The partial early diagnosis scenario assumes that everyone with Alzheimer’s has a 70% chance of being diagnosed with MCI every 2 years; this would yield a total diagnostic rate of 88%.
Under this scenario, the model projected a total care cost of $40.1 trillion – a $7 trillion benefit composed of $3.3 trillion in Medicare savings, $2.3 trillion in Medicaid savings, and $1.4 trillion in other savings.
“Thus, nearly all of the potential savings of early diagnosis can be realized under the partial early diagnosis scenario,” the report noted.
These savings would be realized over a long period, but there could be massive shorter-term benefits as well, the report said. Savings under the partial early-diagnosis scenario could be $31.8 billion in 2025 and $231.4 billion in 2050.
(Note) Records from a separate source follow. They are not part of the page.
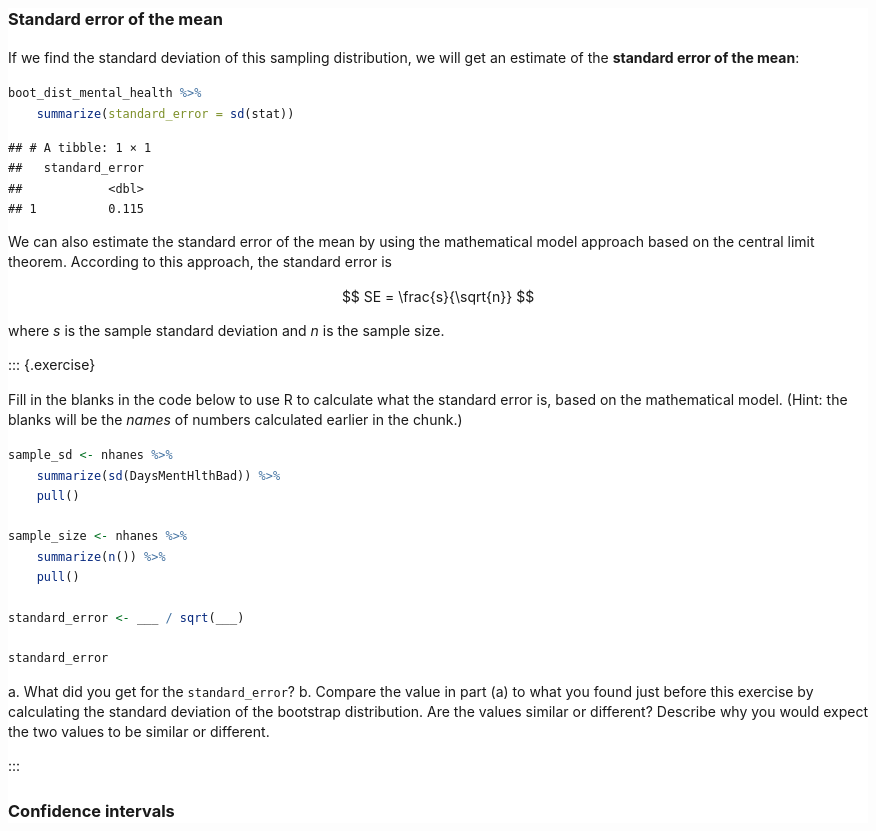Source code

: ### Standard error of the mean

If we find the standard deviation of this sampling distribution, we will get an estimate of the **standard error of the mean**:


```r
boot_dist_mental_health %>%
    summarize(standard_error = sd(stat))
```

```{.Rout .text-muted}
## # A tibble: 1 × 1
##   standard_error
##            <dbl>
## 1          0.115
```

We can also estimate the standard error of the mean by using the mathematical model approach based on the central limit theorem.  According to this approach, the standard error is

$$
SE = \frac{s}{\sqrt{n}}
$$

where $s$ is the sample standard deviation and $n$ is the sample size.

::: {.exercise}

Fill in the blanks in the code below to use R to calculate what the standard error is, based on the mathematical model.  (Hint: the blanks will be the *names* of numbers calculated earlier in the chunk.)


```r
sample_sd <- nhanes %>%
    summarize(sd(DaysMentHlthBad)) %>%
    pull()

sample_size <- nhanes %>%
    summarize(n()) %>%
    pull()

standard_error <- ___ / sqrt(___)

standard_error
```



a. What did you get for the `standard_error`?
b. Compare the value in part (a) to what you found just before this exercise by calculating the standard deviation of the bootstrap distribution.  Are the values similar or different?  Describe why you would expect the two values to be similar or different.

:::

### Confidence intervals
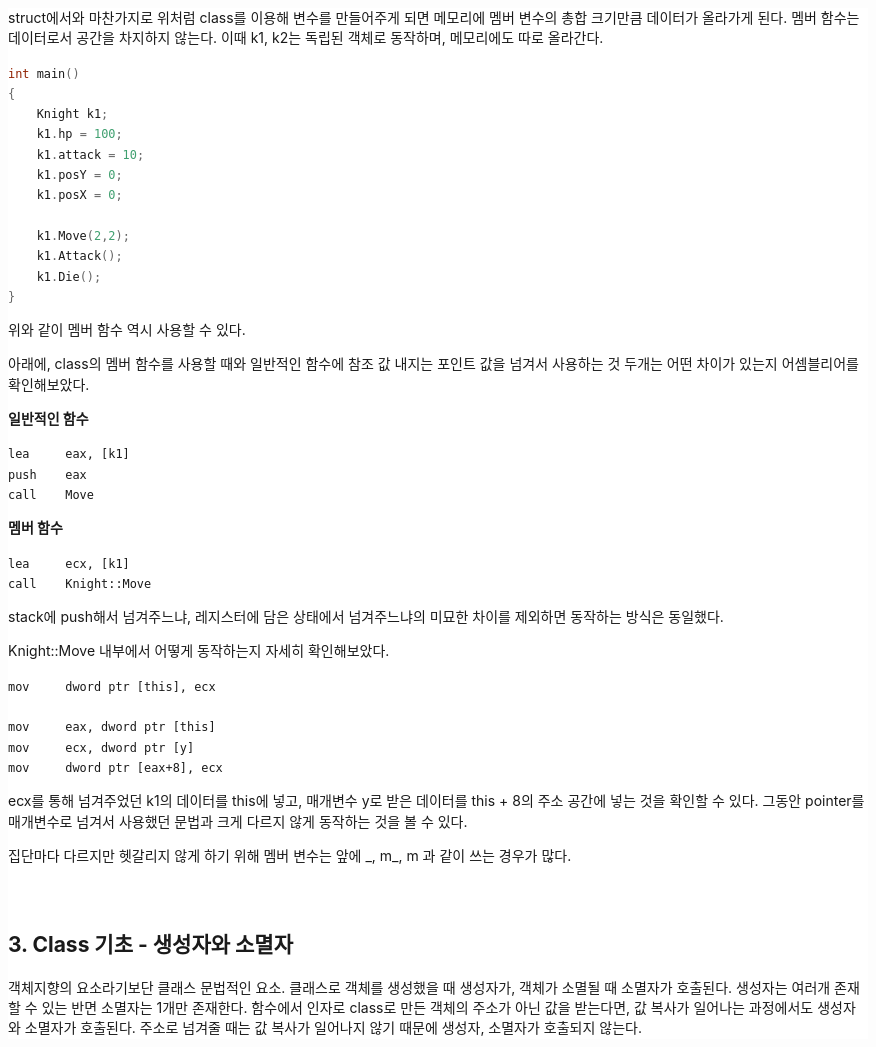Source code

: struct에서와 마찬가지로 위처럼 class를 이용해 변수를 만들어주게 되면 메모리에 멤버 변수의 총합 크기만큼 데이터가 올라가게 된다. 멤버 함수는 데이터로서 공간을 차지하지 않는다. 이때 k1, k2는 독립된 객체로 동작하며, 메모리에도 따로 올라간다. 

```c++
int main()
{
    Knight k1;
    k1.hp = 100;
    k1.attack = 10;
    k1.posY = 0;
    k1.posX = 0;

    k1.Move(2,2);
    k1.Attack();
    k1.Die();
}
```
위와 같이 멤버 함수 역시 사용할 수 있다. 

아래에, class의 멤버 함수를 사용할 때와 일반적인 함수에 참조 값 내지는 포인트 값을 넘겨서 사용하는 것 두개는 어떤 차이가 있는지 어셈블리어를 확인해보았다. 

**일반적인 함수**
```
lea     eax, [k1]
push    eax
call    Move
```

**멤버 함수**
```
lea     ecx, [k1]
call    Knight::Move
```
stack에 push해서 넘겨주느냐, 레지스터에 담은 상태에서 넘겨주느냐의 미묘한 차이를 제외하면 동작하는 방식은 동일했다. 

Knight::Move 내부에서 어떻게 동작하는지 자세히 확인해보았다.

```
mov     dword ptr [this], ecx

mov     eax, dword ptr [this]
mov     ecx, dword ptr [y]
mov     dword ptr [eax+8], ecx
```
ecx를 통해 넘겨주었던 k1의 데이터를 this에 넣고, 매개변수 y로 받은 데이터를 this + 8의 주소 공간에 넣는 것을 확인할 수 있다. 그동안 pointer를 매개변수로 넘겨서 사용했던 문법과 크게 다르지 않게 동작하는 것을 볼 수 있다. 

집단마다 다르지만 헷갈리지 않게 하기 위해 멤버 변수는 앞에 \_, m_, m 과 같이 쓰는 경우가 많다. 

<br/>

## **3. Class 기초 - 생성자와 소멸자**

객체지향의 요소라기보단 클래스 문법적인 요소. 클래스로 객체를 생성했을 때 생성자가, 객체가 소멸될 때 소멸자가 호출된다. 생성자는 여러개 존재할 수 있는 반면 소멸자는 1개만 존재한다. 함수에서 인자로 class로 만든 객체의 주소가 아닌 값을 받는다면, 값 복사가 일어나는 과정에서도 생성자와 소멸자가 호출된다. 주소로 넘겨줄 때는 값 복사가 일어나지 않기 때문에 생성자, 소멸자가 호출되지 않는다.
That would be good financial news, especially in light of the report’s current cost analysis. In 2018, the cost of caring for Alzheimer’s patients and those with other dementias is on track to exceed $277 billion, which is $18 billion more than the United States paid out last year. If the current diagnostic scenario and incidence rates continue unabated, the report projected an annual expense of $1.35 trillion for care in 2050.